Can you help me understand kopia?

Hi to all,

I’m coming from UrBackup and I would like to switch to kopia as my backup solution, but, I’m really confused about it.

First some context, I have 3 PCs (one of them with two operating systems on it) on my home network and a NAS/HomeServer.

With UrBackup I had a client on each machine specifying the local folders to be backed up and, on the HomeServer, I had a UrBackup server instance in a docker container that “pinged” every PC and collect the data to be backed up at specific times of the day.

Now my confusion with kopia:

I know how to create a kopia server in a docker container, but it looks like the “server” needs a “data” folder where it will look at the data to back up and a repository folder where it will save the snapshots and do not present any way to “ask if any PC have local data to be backed up”.

It looks, to me, that in order to back up the files of all my PCs, they should first copy their files into the data folder the server is looking at and then the server will create the snapshot(s). I don’t know, it looks very cumbersome and very different from the way, for example, UrBackup works.
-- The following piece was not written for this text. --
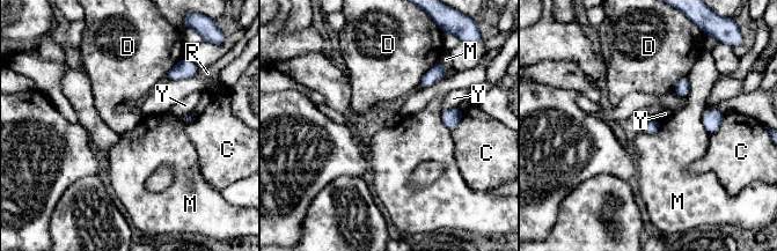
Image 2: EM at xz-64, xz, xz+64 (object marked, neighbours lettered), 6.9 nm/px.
{"act": "skip", "each": {"C": "other", "D": "other", "M": "other", "R": "other", "Y": "other"}, "border": {"pic": 2, "px": [[438, 63], [423, 76], [417, 86]]}, "found": "no lettered fragment goes on from it"}

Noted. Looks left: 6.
{"act": "show", "view": "3d", "um": 4, "back": true, "pic": 1, "at": [817, 59], "why": "tapers out"}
I think I’m missing some crucial piece of the puzzle, can someone clear the fog (of war) for me?

Basically, you will be installing a Kopia server on your NAS/HomeServer which then will be able to receive the client’s data. Also, you will need to install Kopia on each of your clients you want to back up. In fact, each Kopia binary can act as a Kopia server, but that’s for another discussion.

Setup the docker/Kopia and configure the repo, which will be locally to the docker container. Then set up the clients and configure the client access on the Kopia server. Connect your Kopia clients to your Kopia server and set up the paths, that you wish to back up.

Kopia is push not pull, so the Kopia clients will perform their snapshots actively.

This is not necessary. You only need ssh access for root to the client. Then you can mount the clients directory to the server:

mount -t sshfs root@client:/path/to/backup /tmp/tempdir

then you use the –-override-source option to get the meta data straight:

kopia snapshot create --override-source=root@client:/path/to/backup /tmp/tempdir

Eventually you can use –-tags to add more metadata to the snapshot.

I find this much more convenient than installing software on each client.

Well… sure, you can do that. I’d bet that running a Kopia client on the remote end will be much faster, especially when it comes to lots of files. Also, the local Kopia client will perform the heavy lifting when it comes to hashing and chunking, though - sending only the data over the net, that needs to be updated in the repo.

That is the main difference in my setup. I want to have “pull”. The server pulls the backup form the clients. And the clients are macs and various linux distros.

May be a “push” with a kopia client is faster, but my use case does not allow for that. I do not want to install and maintain kopia software on all the clients.

Then you have to DYI your own solution where server has to have access to client’s disks. mount or sftp seem to be the most obvious choices.

Well… either way, you will have to make sure, the software on the client gets updated - if only for security reasons. Push vs. pull doesn’t really free you of that obligation. Kopia is rather low maintenance and as long as the repo format doesn’t change, you can go a long time with a Kopia client, which got installed on the remote client.

Having the local filesystems exposed - by whatever protocol - to the server seems a too hight risk for me. Just my 2c, though.